■ **Exercise input**

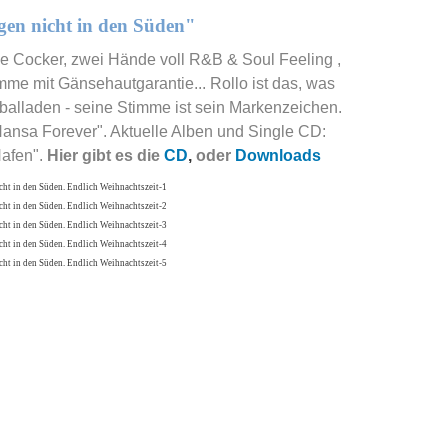
en nicht in den Süden"
Cocker, zwei Hände voll R&B & Soul Feeling ,
e mit Gänsehautgarantie... Rollo ist das, was
balladen - seine Stimme ist sein Markenzeichen.
Hansa Forever". Aktuelle Alben und Single CD:
Hafen".
Hier gibt es die
CD
,
oder
Downloads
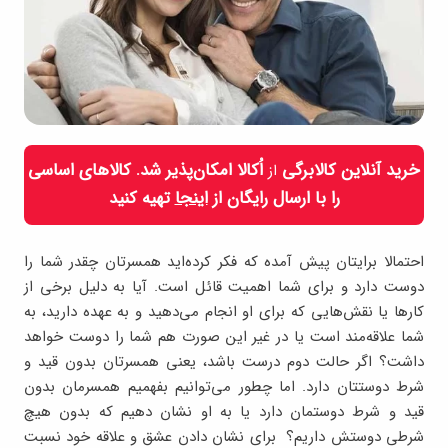
خرید آنلاین کالابرگی
اُکالا امکان‌پذیر شد. کالاهای اساسی
از
را با ارسال رایگان از
اینجا
تهیه کنید
احتمالا برایتان پیش آمده که فکر کرده‌اید همسرتان چقدر شما را
دوست دارد و برای شما اهمیت قائل است. آیا به دلیل برخی از
کارها یا نقش‌هایی که برای او انجام می‌دهید و به عهده دارید، به
شما علاقه‌مند است یا در غیر این صورت هم شما را دوست خواهد
داشت؟ اگر حالت دوم درست باشد، یعنی همسرتان بدون قید و
شرط دوستتان دارد. اما چطور می‌توانیم بفهمیم همسرمان بدون
قید و شرط دوستمان دارد یا به او نشان دهیم که بدون هیچ
شرطی دوستش داریم؟ برای نشان دادن عشق و علاقه خود نسبت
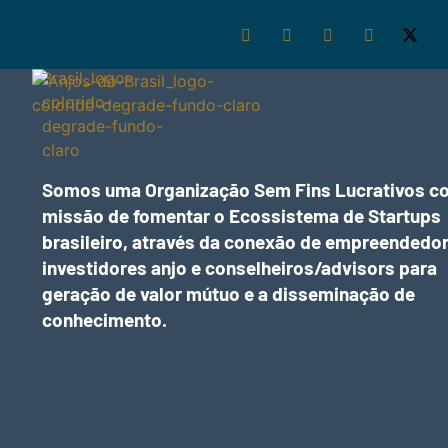
Somos uma Organização Sem Fins Lucrativos c
missão de fomentar o Ecossistema de Startups
brasileiro, através da conexão de empreendedor
investidores anjo e conselheiros/advisors para
geração de valor mútuo e a disseminação de
conhecimento.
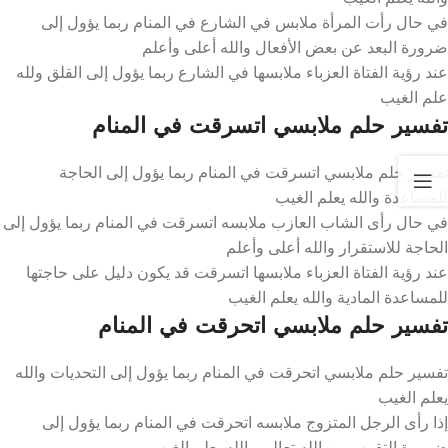
في حال رأت المرأة ملابس في الشارع في المنام ربما يؤول إلى
ضرورة البعد عن بعض الأفعال والله أعلى وأعلم
عند رؤية الفتاة العزباء ملابسها في الشارع ربما يؤول إلى القلق ولله
علم الغيب
تفسير حلم ملابسي اتسرقت في المنام
تفسير حلم ملابسي اتسرقت في المنام ربما يؤول إلى الحاجة
للمساعدة والله يعلم الغيب
في حال رأى الشاب العازب ملابسه اتسرقت في المنام ربما يؤول إلى
الحاجة للاستقرار والله أعلى وأعلم
عند رؤية الفتاة العزباء ملابسها اتسرقت قد يكون دليل على حاجتها
للمساعدة المادية والله يعلم الغيب
تفسير حلم ملابسي اتحرقت في المنام
تفسير حلم ملابسي اتحرقت في المنام ربما يؤول إلى التحديات والله
يعلم الغيب
إذا رأى الرجل المتزوج ملابسه اتحرقت في المنام ربما يؤول إلى
ضرورة التقرب من الله تعالى والله يعلم الغيب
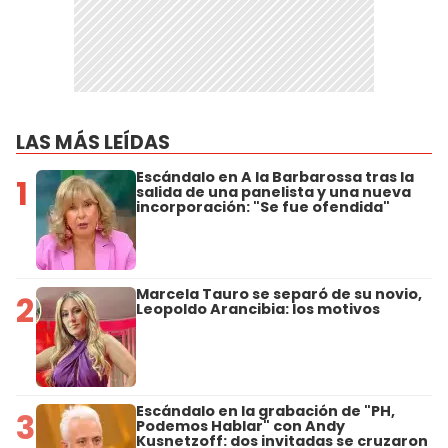
LAS MÁS LEÍDAS
Escándalo en A la Barbarossa tras la
1
salida de una panelista y una nueva
incorporación: "Se fue ofendida"
Marcela Tauro se separó de su novio,
2
Leopoldo Arancibia: los motivos
Escándalo en la grabación de "PH,
3
Podemos Hablar" con Andy
Kusnetzoff: dos invitadas se cruzaron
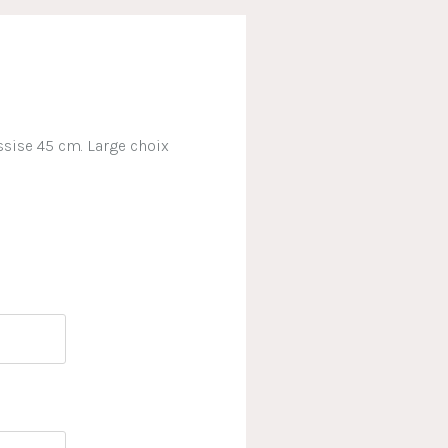
ssise 45 cm. Large choix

■ **Requirement**
Rewrite the lines above, replacing "Escándalo" with "Polémica" wherever it occurs and changing nothing else. Leave the pictures out.

■ **Your response**
en nicht in den Süden"
Cocker, zwei Hände voll R&B & Soul Feeling ,
e mit Gänsehautgarantie... Rollo ist das, was
balladen - seine Stimme ist sein Markenzeichen.
Hansa Forever". Aktuelle Alben und Single CD:
Hafen".
Hier gibt es die
CD
,
oder
Downloads
خرید آنلاین کالابرگی
اُکالا امکان‌پذیر شد. کالاهای اساسی
از
را با ارسال رایگان از
اینجا
تهیه کنید
احتمالا برایتان پیش آمده که فکر کرده‌اید همسرتان چقدر شما را
دوست دارد و برای شما اهمیت قائل است. آیا به دلیل برخی از
کارها یا نقش‌هایی که برای او انجام می‌دهید و به عهده دارید، به
شما علاقه‌مند است یا در غیر این صورت هم شما را دوست خواهد
داشت؟ اگر حالت دوم درست باشد، یعنی همسرتان بدون قید و
شرط دوستتان دارد. اما چطور می‌توانیم بفهمیم همسرمان بدون
قید و شرط دوستمان دارد یا به او نشان دهیم که بدون هیچ
شرطی دوستش داریم؟ برای نشان دادن عشق و علاقه خود نسبت
Somos uma Organização Sem Fins Lucrativos c
missão de fomentar o Ecossistema de Startups
brasileiro, através da conexão de empreendedor
investidores anjo e conselheiros/advisors para
geração de valor mútuo e a disseminação de
conhecimento.
في حال رأت المرأة ملابس في الشارع في المنام ربما يؤول إلى
ضرورة البعد عن بعض الأفعال والله أعلى وأعلم
عند رؤية الفتاة العزباء ملابسها في الشارع ربما يؤول إلى القلق ولله
علم الغيب
تفسير حلم ملابسي اتسرقت في المنام
تفسير حلم ملابسي اتسرقت في المنام ربما يؤول إلى الحاجة
للمساعدة والله يعلم الغيب
في حال رأى الشاب العازب ملابسه اتسرقت في المنام ربما يؤول إلى
الحاجة للاستقرار والله أعلى وأعلم
عند رؤية الفتاة العزباء ملابسها اتسرقت قد يكون دليل على حاجتها
للمساعدة المادية والله يعلم الغيب
تفسير حلم ملابسي اتحرقت في المنام
تفسير حلم ملابسي اتحرقت في المنام ربما يؤول إلى التحديات والله
يعلم الغيب
إذا رأى الرجل المتزوج ملابسه اتحرقت في المنام ربما يؤول إلى
ضرورة التقرب من الله تعالى والله يعلم الغيب
LAS MÁS LEÍDAS
Polémica en A la Barbarossa tras la
1
salida de una panelista y una nueva
incorporación: "Se fue ofendida"
Marcela Tauro se separó de su novio,
2
Leopoldo Arancibia: los motivos
Polémica en la grabación de "PH,
3
Podemos Hablar" con Andy
Kusnetzoff: dos invitadas se cruzaron
ssise 45 cm. Large choix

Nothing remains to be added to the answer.